━━━━━ Text provided ━━━━━

How to buy friends and influence people

Ever wondered how some influential (and not-so-influential) people and companies get popular on social media for no apparent reason? In a discreet operation, we investigate how.

Charles Assisi

[Image: Begum Samru's Household]

I think I’m reasonably intelligent, good looking and articulate. Now don’t get me wrong. I’m not a narcissist. That said, it had been bothering me for a while that in spite of possessing these traits, I just had 2,150-odd people who followed me on Twitter. I said that in as many words to my good friend Amar Mudliar, who runs Web India Online, an e-commerce consulting firm. That he works out of a messy cubbyhole is altogether inconsequential to this column.

Mudliar, resourceful as he always is, told me I ought not to worry and that my concerns can be addressed overnight for a few hundred rupees. There are sweatshops all over the place that can get me as many followers as I want to. Quick on the draw, he punched “buy Twitter followers India” on Google and looked up the results. The first that popped up was that of Social King. It contained contact details and I asked him to call the number right away and record the conversation.

The gentleman at the other end, who was discreet, polite to a fault, said he is based out of Delhi, and offered a list of his services. I don’t intend to write about the details of the conversation. Instead, may I urge you to listen to the audio clips below that culminated in my striking a deal to acquire 1,000 followers on Twitter for Rs400? I think it is important you do if all of what follows has to make sense.

First Conversation with Social King

Second Conversation with Social King

Soon after these conversations were done with, the gentleman emailed Mudliar with the quotes (see below).

The sum and substance of the conversation was that if I paid up Rs400, he would get me 1,000 “cheap” followers. That means he cannot guarantee they will stay on as followers. And if I paid as much as Rs3,000, he could get me 1,000 followers with Indian handles. They would be created manually. And I suspect out of sweatshops because Mudliar told them the last time he had tried to buy followers, all of them turned out to be from Bangladesh.

As a spokesperson for Twitter India told me, the firm’s algorithms routinely cull out what it thinks are fake followers. But there is little it can do when subverted by manually generated fake email addresses and profiles that latch on as followers. But it takes effort and is more expensive to create what the algorithm cannot identify as fake.

Anyway, soon after the Rs400 hit Social King’s account, on 4 May, my follower count started moving up. In just a few hours, it crossed the 3,000 followers mark.

To investigate further, I looked up two global agencies. There is no way I can tell which part of the world they actually originate from. Socialshop was offering 1,000 followers for $5.89 and Devumi for $12. I paid up on the same day and sure as hell, random people from all over the world started to follow me.

Both of these agencies had various packages on offer. For instance, retweeting my tweets, replying to what I post, and everything else in between—all at a price, of course. As things stand, I have in excess of 6,000 followers now, all within a space of 48 hours. I suspect what’s happening is because my follower count has gone up, more real people think I am actually more influential than I really am and want to latch on to me. It’s a nice, self-fulfilling cycle.

━━━━━

■ Directions ■
a) From the column on buying Twitter followers, quote the passage between "Anyway, soon after" and "to follow me.", inclusive.
b) In the column on buying Twitter followers, what price did Socialshop ask for 1,000 followers?

━━━━━ Information ━━━━━

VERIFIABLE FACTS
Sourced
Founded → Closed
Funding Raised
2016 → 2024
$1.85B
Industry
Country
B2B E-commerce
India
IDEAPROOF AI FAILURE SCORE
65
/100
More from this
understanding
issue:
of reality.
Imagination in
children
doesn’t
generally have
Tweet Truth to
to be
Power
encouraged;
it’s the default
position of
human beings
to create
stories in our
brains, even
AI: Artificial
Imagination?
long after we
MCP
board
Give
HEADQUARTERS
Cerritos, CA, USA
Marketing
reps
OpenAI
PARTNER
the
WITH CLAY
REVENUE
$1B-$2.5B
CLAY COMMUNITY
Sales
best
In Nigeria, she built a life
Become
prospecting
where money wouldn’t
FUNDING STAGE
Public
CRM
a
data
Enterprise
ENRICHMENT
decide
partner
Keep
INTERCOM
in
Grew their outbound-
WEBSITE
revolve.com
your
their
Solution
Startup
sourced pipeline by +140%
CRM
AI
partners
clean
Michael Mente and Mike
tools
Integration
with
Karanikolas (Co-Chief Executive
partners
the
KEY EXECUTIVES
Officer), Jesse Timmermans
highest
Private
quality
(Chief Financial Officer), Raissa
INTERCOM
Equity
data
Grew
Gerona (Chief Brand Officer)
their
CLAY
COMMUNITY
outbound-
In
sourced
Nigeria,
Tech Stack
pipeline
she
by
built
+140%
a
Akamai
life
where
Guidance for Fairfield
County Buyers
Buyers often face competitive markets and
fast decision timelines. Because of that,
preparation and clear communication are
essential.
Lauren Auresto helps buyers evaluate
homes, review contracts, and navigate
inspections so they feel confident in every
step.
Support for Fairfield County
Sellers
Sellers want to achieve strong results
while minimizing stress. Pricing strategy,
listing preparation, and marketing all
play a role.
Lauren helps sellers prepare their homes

━━━━━
━━━━━ Information ━━━━━

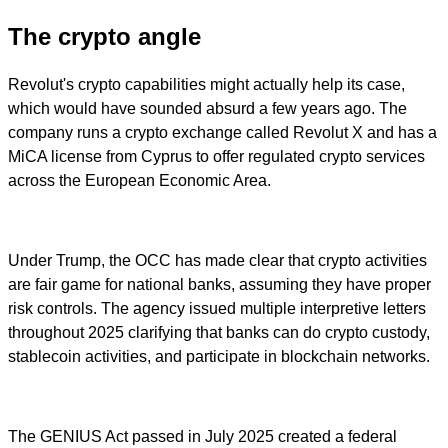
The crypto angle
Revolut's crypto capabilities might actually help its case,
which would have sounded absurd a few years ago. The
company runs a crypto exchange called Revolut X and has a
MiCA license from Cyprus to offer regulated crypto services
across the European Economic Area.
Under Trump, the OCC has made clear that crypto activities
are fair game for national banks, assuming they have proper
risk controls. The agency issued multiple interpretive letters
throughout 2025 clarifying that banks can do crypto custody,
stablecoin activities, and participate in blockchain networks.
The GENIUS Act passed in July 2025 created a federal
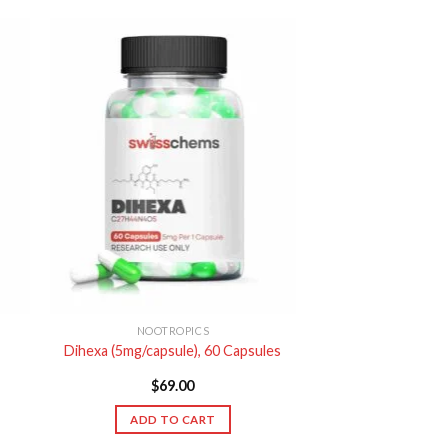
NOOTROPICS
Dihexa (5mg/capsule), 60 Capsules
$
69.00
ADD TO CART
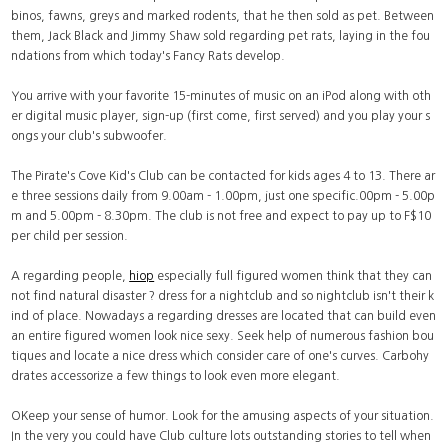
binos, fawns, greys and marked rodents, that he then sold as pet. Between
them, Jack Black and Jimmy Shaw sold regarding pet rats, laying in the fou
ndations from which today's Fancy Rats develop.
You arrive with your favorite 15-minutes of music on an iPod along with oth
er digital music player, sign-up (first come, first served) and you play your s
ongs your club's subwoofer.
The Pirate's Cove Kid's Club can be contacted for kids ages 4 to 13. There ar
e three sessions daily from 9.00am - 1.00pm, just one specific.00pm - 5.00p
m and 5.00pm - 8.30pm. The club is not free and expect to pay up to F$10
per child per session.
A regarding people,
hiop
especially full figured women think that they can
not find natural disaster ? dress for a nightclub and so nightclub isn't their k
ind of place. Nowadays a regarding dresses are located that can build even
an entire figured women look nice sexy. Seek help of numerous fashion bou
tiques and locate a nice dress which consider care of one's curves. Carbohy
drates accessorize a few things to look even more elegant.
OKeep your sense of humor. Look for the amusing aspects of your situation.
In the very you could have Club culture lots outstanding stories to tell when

━━━━━
━━━━━ Information ━━━━━

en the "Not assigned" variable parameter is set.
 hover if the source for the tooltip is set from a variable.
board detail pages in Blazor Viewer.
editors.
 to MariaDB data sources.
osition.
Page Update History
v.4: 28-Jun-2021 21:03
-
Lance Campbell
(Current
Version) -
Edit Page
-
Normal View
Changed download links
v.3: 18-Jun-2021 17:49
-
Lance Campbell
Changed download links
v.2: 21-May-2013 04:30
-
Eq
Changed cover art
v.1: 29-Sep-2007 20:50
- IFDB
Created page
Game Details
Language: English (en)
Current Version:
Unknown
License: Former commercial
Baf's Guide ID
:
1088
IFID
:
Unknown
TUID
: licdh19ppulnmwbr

━━━━━

■ Your responses ■
a)
Anyway, soon after the Rs400 hit Social King’s account, on 4 May, my follower count started moving up. In just a few hours, it crossed the 3,000 followers mark.

To investigate further, I looked up two global agencies. There is no way I can tell which part of the world they actually originate from. Socialshop was offering 1,000 followers for $5.89 and Devumi for $12. I paid up on the same day and sure as hell, random people from all over the world started to follow me.

b) $5.89